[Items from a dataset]
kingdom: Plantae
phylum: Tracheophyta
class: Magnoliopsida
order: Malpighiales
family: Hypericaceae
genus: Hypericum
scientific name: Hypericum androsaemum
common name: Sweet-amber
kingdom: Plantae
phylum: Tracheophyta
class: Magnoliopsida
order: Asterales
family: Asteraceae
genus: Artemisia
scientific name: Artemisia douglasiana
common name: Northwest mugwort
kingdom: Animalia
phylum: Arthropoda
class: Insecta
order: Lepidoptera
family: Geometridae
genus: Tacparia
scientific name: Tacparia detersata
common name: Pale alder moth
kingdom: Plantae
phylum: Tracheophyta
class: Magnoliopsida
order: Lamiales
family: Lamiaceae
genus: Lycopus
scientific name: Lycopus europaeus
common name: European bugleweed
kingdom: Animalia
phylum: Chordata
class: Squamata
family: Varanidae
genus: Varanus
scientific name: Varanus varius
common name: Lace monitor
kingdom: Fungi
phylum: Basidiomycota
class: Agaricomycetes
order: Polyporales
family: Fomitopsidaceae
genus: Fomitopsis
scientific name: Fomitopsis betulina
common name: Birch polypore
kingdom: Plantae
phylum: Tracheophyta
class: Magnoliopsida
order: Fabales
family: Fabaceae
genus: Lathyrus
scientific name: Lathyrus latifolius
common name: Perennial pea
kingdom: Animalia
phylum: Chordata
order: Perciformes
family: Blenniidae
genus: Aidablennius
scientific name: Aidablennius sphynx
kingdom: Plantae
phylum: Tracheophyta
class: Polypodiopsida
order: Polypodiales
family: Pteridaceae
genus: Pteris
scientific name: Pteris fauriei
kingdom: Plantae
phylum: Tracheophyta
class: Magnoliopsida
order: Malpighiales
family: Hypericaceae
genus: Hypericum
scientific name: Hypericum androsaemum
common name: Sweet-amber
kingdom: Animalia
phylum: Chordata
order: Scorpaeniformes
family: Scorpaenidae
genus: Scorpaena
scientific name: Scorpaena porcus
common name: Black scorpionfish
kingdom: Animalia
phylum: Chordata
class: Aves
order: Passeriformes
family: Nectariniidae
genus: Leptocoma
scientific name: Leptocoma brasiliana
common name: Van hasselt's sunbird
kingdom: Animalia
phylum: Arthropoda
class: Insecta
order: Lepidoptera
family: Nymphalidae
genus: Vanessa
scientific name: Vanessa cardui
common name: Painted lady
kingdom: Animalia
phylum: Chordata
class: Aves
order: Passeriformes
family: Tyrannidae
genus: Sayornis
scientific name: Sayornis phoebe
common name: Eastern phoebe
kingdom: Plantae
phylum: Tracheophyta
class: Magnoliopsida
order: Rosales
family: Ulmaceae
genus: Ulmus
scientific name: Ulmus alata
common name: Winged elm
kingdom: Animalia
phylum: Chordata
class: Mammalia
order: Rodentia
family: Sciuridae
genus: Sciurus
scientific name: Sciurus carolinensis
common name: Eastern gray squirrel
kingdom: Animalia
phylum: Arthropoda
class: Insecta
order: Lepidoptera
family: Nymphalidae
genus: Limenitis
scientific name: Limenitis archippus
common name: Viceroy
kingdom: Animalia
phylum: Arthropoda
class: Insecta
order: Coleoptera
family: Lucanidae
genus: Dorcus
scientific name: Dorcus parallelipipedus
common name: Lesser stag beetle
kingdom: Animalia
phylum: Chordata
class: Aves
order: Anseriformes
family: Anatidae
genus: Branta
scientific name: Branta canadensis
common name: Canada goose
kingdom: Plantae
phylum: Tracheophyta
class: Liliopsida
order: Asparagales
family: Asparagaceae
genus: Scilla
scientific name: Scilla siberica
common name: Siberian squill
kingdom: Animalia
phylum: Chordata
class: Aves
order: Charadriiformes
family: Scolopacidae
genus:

:: WRITTEN REQUEST ::
Lay out the lines of every row above as a JSON list of strings, one string per line, with blank lines omitted.

:: FINISHED TASK ::
[
  "kingdom: Plantae",
  "phylum: Tracheophyta",
  "class: Magnoliopsida",
  "order: Malpighiales",
  "family: Hypericaceae",
  "genus: Hypericum",
  "scientific name: Hypericum androsaemum",
  "common name: Sweet-amber",
  "kingdom: Plantae",
  "phylum: Tracheophyta",
  "class: Magnoliopsida",
  "order: Asterales",
  "family: Asteraceae",
  "genus: Artemisia",
  "scientific name: Artemisia douglasiana",
  "common name: Northwest mugwort",
  "kingdom: Animalia",
  "phylum: Arthropoda",
  "class: Insecta",
  "order: Lepidoptera",
  "family: Geometridae",
  "genus: Tacparia",
  "scientific name: Tacparia detersata",
  "common name: Pale alder moth",
  "kingdom: Plantae",
  "phylum: Tracheophyta",
  "class: Magnoliopsida",
  "order: Lamiales",
  "family: Lamiaceae",
  "genus: Lycopus",
  "scientific name: Lycopus europaeus",
  "common name: European bugleweed",
  "kingdom: Animalia",
  "phylum: Chordata",
  "class: Squamata",
  "family: Varanidae",
  "genus: Varanus",
  "scientific name: Varanus varius",
  "common name: Lace monitor",
  "kingdom: Fungi",
  "phylum: Basidiomycota",
  "class: Agaricomycetes",
  "order: Polyporales",
  "family: Fomitopsidaceae",
  "genus: Fomitopsis",
  "scientific name: Fomitopsis betulina",
  "common name: Birch polypore",
  "kingdom: Plantae",
  "phylum: Tracheophyta",
  "class: Magnoliopsida",
  "order: Fabales",
  "family: Fabaceae",
  "genus: Lathyrus",
  "scientific name: Lathyrus latifolius",
  "common name: Perennial pea",
  "kingdom: Animalia",
  "phylum: Chordata",
  "order: Perciformes",
  "family: Blenniidae",
  "genus: Aidablennius",
  "scientific name: Aidablennius sphynx",
  "kingdom: Plantae",
  "phylum: Tracheophyta",
  "class: Polypodiopsida",
  "order: Polypodiales",
  "family: Pteridaceae",
  "genus: Pteris",
  "scientific name: Pteris fauriei",
  "kingdom: Plantae",
  "phylum: Tracheophyta",
  "class: Magnoliopsida",
  "order: Malpighiales",
  "family: Hypericaceae",
  "genus: Hypericum",
  "scientific name: Hypericum androsaemum",
  "common name: Sweet-amber",
  "kingdom: Animalia",
  "phylum: Chordata",
  "order: Scorpaeniformes",
  "family: Scorpaenidae",
  "genus: Scorpaena",
  "scientific name: Scorpaena porcus",
  "common name: Black scorpionfish",
  "kingdom: Animalia",
  "phylum: Chordata",
  "class: Aves",
  "order: Passeriformes",
  "family: Nectariniidae",
  "genus: Leptocoma",
  "scientific name: Leptocoma brasiliana",
  "common name: Van hasselt's sunbird",
  "kingdom: Animalia",
  "phylum: Arthropoda",
  "class: Insecta",
  "order: Lepidoptera",
  "family: Nymphalidae",
  "genus: Vanessa",
  "scientific name: Vanessa cardui",
  "common name: Painted lady",
  "kingdom: Animalia",
  "phylum: Chordata",
  "class: Aves",
  "order: Passeriformes",
  "family: Tyrannidae",
  "genus: Sayornis",
  "scientific name: Sayornis phoebe",
  "common name: Eastern phoebe",
  "kingdom: Plantae",
  "phylum: Tracheophyta",
  "class: Magnoliopsida",
  "order: Rosales",
  "family: Ulmaceae",
  "genus: Ulmus",
  "scientific name: Ulmus alata",
  "common name: Winged elm",
  "kingdom: Animalia",
  "phylum: Chordata",
  "class: Mammalia",
  "order: Rodentia",
  "family: Sciuridae",
  "genus: Sciurus",
  "scientific name: Sciurus carolinensis",
  "common name: Eastern gray squirrel",
  "kingdom: Animalia",
  "phylum: Arthropoda",
  "class: Insecta",
  "order: Lepidoptera",
  "family: Nymphalidae",
  "genus: Limenitis",
  "scientific name: Limenitis archippus",
  "common name: Viceroy",
  "kingdom: Animalia",
  "phylum: Arthropoda",
  "class: Insecta",
  "order: Coleoptera",
  "family: Lucanidae",
  "genus: Dorcus",
  "scientific name: Dorcus parallelipipedus",
  "common name: Lesser stag beetle",
  "kingdom: Animalia",
  "phylum: Chordata",
  "class: Aves",
  "order: Anseriformes",
  "family: Anatidae",
  "genus: Branta",
  "scientific name: Branta canadensis",
  "common name: Canada goose",
  "kingdom: Plantae",
  "phylum: Tracheophyta",
  "class: Liliopsida",
  "order: Asparagales",
  "family: Asparagaceae",
  "genus: Scilla",
  "scientific name: Scilla siberica",
  "common name: Siberian squill",
  "kingdom: Animalia",
  "phylum: Chordata",
  "class: Aves",
  "order: Charadriiformes",
  "family: Scolopacidae",
  "genus:"
]